Projecting Arkansas' 2022-23 basketball rotation post-foreign tour

By: Scottie Bordelon Scottie Bordelon's Twitter account
Published: Tuesday, August 23, 2022
Arkansas forward Trevon Brazile catches a pass for a dunk during the Razorbacks' exhibition against Valencia Seleccion on Aug. 9, 2022, in Valencia, Spain. (Photo courtesy of Rachael Harris, Arkansas Athletics)
Arkansas forward Trevon Brazile catches a pass for a dunk during the Razorbacks' exhibition against Valencia Seleccion on Aug. 9, 2022, in Valencia, Spain. (Photo courtesy of Rachael Harris, Arkansas Athletics)

FAYETTEVILLE — Arkansas' men's basketball team recently returned from a four-game, 11-day tour in Europe in which it played against outside competition for the first time.

The Razorbacks, who have 11 newcomers on the roster, went 4-0 on the trip behind consistent efforts from freshman Nick Smith, transfers Trevon Brazile and Ricky Council, and returnee Kamani Johnson.

Below is an analysis of where each scholarship player may stand role-wise following the four exhibitions, and here is version 1.0 from mid-June:

Star potential

A go-to player who could turn in an All-SEC type season.

• Nick Smith | Fr. | 6-5 | 185

Rationale: Roughly two months before Arkansas’ foreign tour, I considered Smith to be the lone player on the Razorbacks’ roster with true star potential, and that was before watching him play one second under Eric Musselman. After four exhibitions in Europe, I am more certain he will be a star. Smith is a special talent who provides the Razorbacks with a certain edge, toughness and energy when on the floor. Arkansas’ second-leading scorer on the trip, Smith was the primary source of perimeter shooting, but he didn’t rely on his jumper. I came away most impressed with his first-step quickness and burst to the rim. And that part of his game unlocks the pull-up jumper from around 15 feet out, which is pure and a bear to have to defend. If he improves in decision making as a passer and stays committed defensively, I don’t see how he isn’t an SEC player of the year candidate and/or an All-America selection.

• Trevon Brazile | So. | 6-9 | 215

Rationale: Brazile was a nice player on a bad Missouri team last season. It is pretty clear that Musselman and Arkansas’ staff have tapped into his potential, and Brazile can be as good as he wants to be. He was hyper-efficient in Europe, finishing 29 of 34 from the floor, including 13 of 15 for 28 points in the finale. One could argue that Brazile was the Razorbacks’ best player on the trip. On top of his offense, he blocked shots, contested others, utilized his length and athleticism on the glass after being challenged by Musselman, ran the floor and came up with a few steals as a result of great effort and hustle. Brazile can shoot, but he didn’t showcase his jumper often because he really didn’t have to. Slight concerns are strength when in a crowd and the time it takes him to get off a three-pointer from a fairly low shooting pocket. He will be one of Arkansas’ best on both ends of the floor.

——————

WORK INSTRUCTION A.
According to the article on Arkansas' basketball rotation, how many of his shots from the floor did Trevon Brazile make during the European trip?
WORK INSTRUCTION B.
Pick up the article projecting Arkansas' 2022-23 basketball rotation after its final sentence and keep writing it.

Collection entries

——————

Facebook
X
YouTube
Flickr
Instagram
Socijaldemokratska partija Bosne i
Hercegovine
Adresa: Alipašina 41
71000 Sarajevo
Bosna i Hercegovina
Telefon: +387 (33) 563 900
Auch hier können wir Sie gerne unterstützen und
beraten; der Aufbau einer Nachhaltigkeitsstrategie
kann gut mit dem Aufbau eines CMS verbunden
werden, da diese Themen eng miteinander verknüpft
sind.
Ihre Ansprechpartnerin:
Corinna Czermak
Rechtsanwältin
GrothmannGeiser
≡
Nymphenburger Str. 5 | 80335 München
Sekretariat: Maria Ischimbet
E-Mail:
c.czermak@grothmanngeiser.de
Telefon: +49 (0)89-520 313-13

——————

EXERCISE RESPONSE A.
29 of 34

EXERCISE RESPONSE B.
Potential starter

These players could start and are expected to play an integral role in team success. They have a great chance to play significant, meaningful minutes.

• Anthony Black | Fr. | 6-7 | 185

Rationale: Similarly to his six-game run with Team USA at the FIBA U18 Americas Championship in Mexico earlier this summer, Black did not shoot the ball particularly well on Arkansas’ foreign tour. He was 10 of 28 overall and 1 of 6 from three-point range in Tijuana. In Spain and Italy, Black was 12 of 29 shooting and just 1 of 4 beyond the arc. Having watched him closely in a pair of summer workouts, there is a lot of potential in his jumper. The form looks improved over 4-5 months ago. But he may be a bit slow to showcase it because he can fairly effortlessly get into the lane and to the rim. Black can also play above the rim like few at his position at the college level. He is unique in that he is equally a threat to throw a lob and throw down a lob. Black can really rebound, too. Only Trevon Brazile, Kamani Johnson and Ricky Council out-performed him on the glass in Europe. And it should not come as a surprise that he led the team in assists at four per game. Black is a candidate to play big minutes because he is sure to impact games in some way, even if it doesn’t necessarily show up in the box score.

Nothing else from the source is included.